Instructions for the task.
Find every line in the material below with the string "wrist" and state how many there are, with no other text.

Dataset.

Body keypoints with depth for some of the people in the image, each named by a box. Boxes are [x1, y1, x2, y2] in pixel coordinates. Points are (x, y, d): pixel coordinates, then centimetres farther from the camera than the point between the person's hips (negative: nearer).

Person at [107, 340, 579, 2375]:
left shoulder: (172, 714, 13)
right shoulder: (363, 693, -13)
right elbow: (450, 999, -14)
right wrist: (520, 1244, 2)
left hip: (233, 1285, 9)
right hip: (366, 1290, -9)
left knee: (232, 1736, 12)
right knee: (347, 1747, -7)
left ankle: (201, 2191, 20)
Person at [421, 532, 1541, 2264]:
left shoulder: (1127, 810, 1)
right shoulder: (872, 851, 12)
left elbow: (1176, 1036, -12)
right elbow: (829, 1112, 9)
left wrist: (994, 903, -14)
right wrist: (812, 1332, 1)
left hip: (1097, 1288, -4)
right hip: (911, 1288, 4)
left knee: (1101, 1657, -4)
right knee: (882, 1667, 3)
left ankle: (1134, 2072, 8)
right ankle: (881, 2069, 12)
---
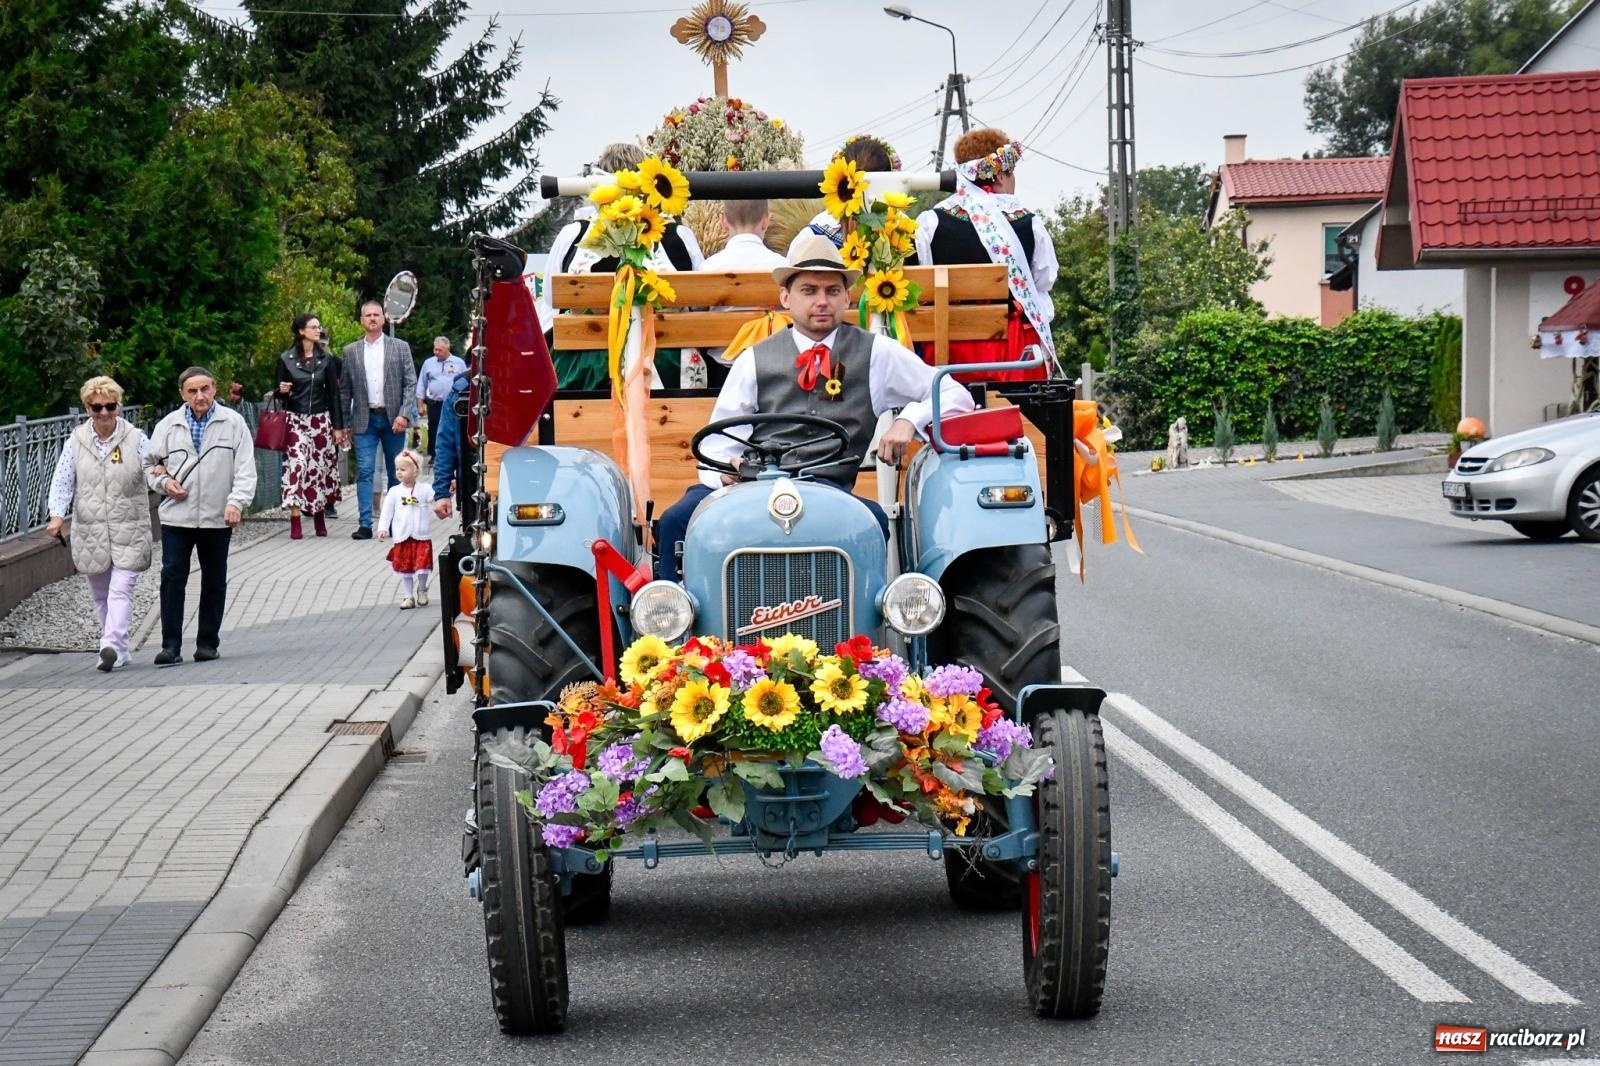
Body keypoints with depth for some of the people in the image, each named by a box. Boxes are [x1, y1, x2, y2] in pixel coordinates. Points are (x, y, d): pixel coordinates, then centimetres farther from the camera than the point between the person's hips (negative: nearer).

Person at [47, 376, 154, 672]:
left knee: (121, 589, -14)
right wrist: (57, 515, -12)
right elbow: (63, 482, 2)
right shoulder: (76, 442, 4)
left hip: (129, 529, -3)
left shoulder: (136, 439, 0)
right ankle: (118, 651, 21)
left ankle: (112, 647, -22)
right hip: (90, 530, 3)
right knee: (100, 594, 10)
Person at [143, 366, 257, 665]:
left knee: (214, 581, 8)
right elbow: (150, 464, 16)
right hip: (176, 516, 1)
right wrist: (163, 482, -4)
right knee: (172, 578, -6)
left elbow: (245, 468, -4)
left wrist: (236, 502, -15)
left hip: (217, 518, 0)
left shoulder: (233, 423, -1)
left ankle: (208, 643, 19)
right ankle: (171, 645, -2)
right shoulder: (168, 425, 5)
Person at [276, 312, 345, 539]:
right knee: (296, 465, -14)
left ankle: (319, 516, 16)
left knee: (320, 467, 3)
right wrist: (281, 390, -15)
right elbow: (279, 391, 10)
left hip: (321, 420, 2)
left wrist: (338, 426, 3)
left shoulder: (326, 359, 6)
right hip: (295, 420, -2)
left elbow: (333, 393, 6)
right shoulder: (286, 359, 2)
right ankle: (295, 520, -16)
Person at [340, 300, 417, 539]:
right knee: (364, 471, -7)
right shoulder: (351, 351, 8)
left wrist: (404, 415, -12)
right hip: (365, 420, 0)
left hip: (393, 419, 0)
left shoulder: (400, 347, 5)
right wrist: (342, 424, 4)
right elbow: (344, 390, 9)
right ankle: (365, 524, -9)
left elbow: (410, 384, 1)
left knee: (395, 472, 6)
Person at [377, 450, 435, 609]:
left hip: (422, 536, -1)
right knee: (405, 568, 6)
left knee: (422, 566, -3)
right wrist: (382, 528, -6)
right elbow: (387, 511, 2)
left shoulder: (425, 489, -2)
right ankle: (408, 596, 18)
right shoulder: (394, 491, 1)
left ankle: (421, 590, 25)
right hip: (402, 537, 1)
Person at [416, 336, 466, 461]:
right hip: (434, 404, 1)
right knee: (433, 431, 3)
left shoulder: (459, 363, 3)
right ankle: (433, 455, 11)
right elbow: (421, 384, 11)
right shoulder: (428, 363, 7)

Problem solution.
11